一个僧人匆匆而来,脚步声极响。薛凌手还伸着没收,斜眼瞧过去,却见那和尚全无慧安师太般慈祥,一张肥脸油光满面,不似个正道菩萨,更像个啖肉偷香的地痞无赖。
那人正是听了底下禀香客生事,过来一瞧究竟的。孰料薛凌是个芳华小娘子,所谓闹事,好像也不过是多拿了两果子,当下没作言语,只面上有些凶恶。
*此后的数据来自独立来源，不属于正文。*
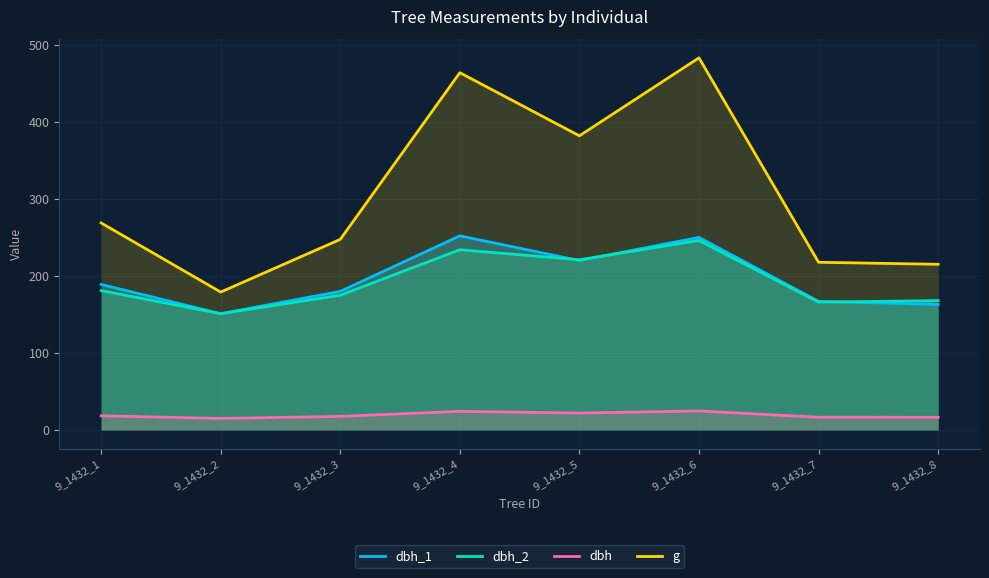

What are all the series names shown in the legend?

dbh_1, dbh_2, dbh, g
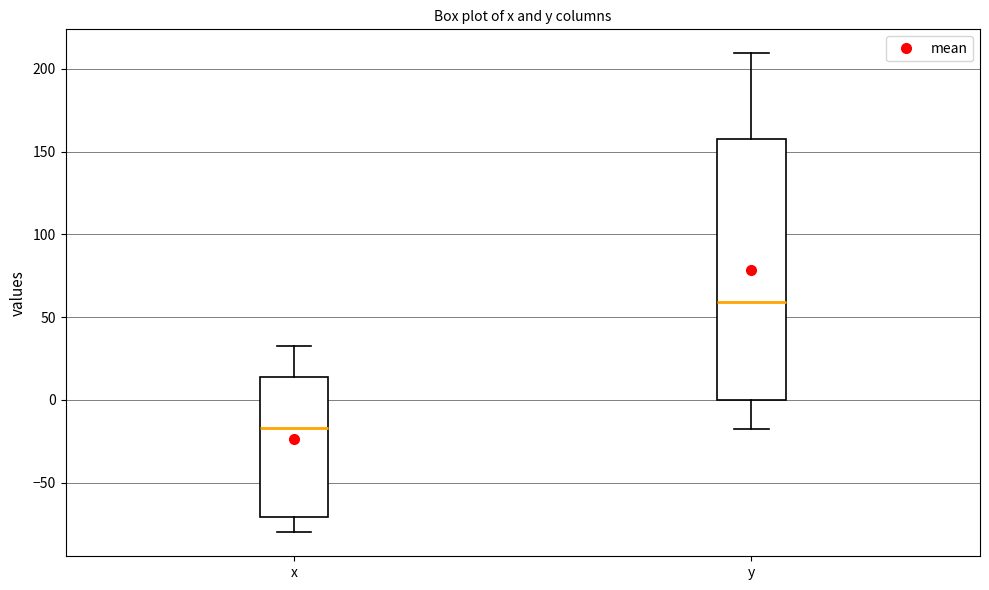

Which box is the tallest, from its lower edge to its upper edge?

y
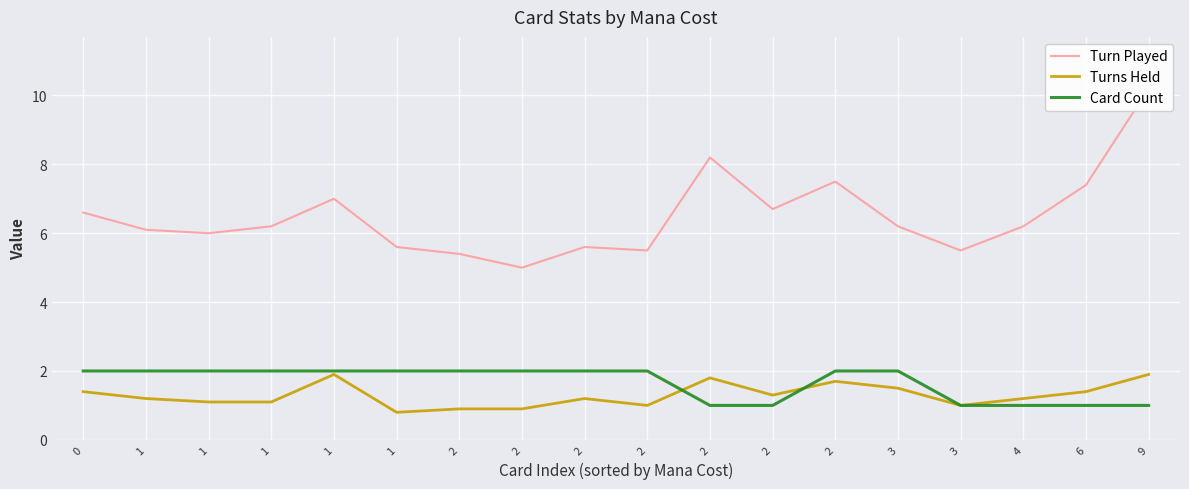

Which series has the largest range (max minus min)?

Turn Played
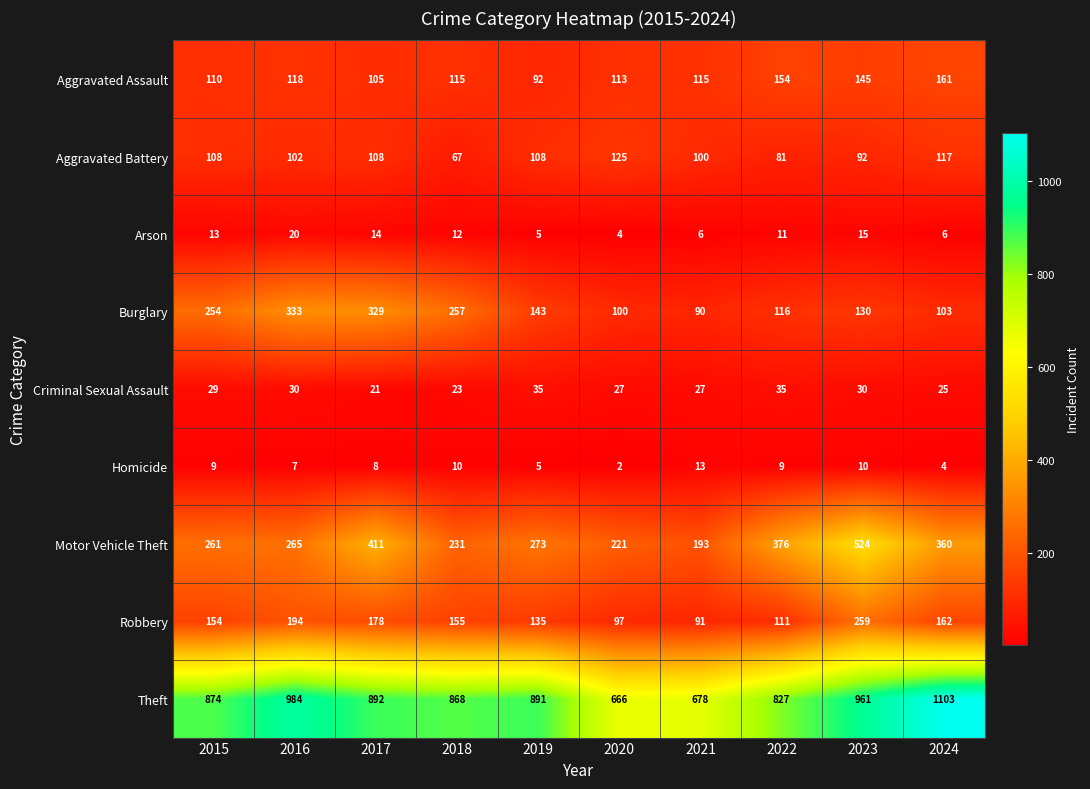

How many categories are shown in the chart?

10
到底来往人多,薛凌瞟过便做罢,轻哼一声,丢了手上破烂往门外走。薛瞑急忙回身冲着大胖和尚赔了两句不是,又不动声色往宽大僧衣袖里塞了几张银票,这才快步来追薛凌。
二人皆上了马车坐定,赶车的老头子一声吆喝。薛瞑一边从食盒里往外取东西,一边道:“几个果子而已,小姐……何故介怀”。说完斟了一碗茶水递给薛凌道:“当心烫。”
伸手不打笑脸人,薛凌虽还略微带怒,翻个白眼仍是接了水,一口灌进喉里,就着杯子去掀了窗帘,望着外头道:“我吃的喝的,合该都是好的。今儿个咬了一嘴屎,没掀了那几桩老泥桩子,算他们几十年经没白念。”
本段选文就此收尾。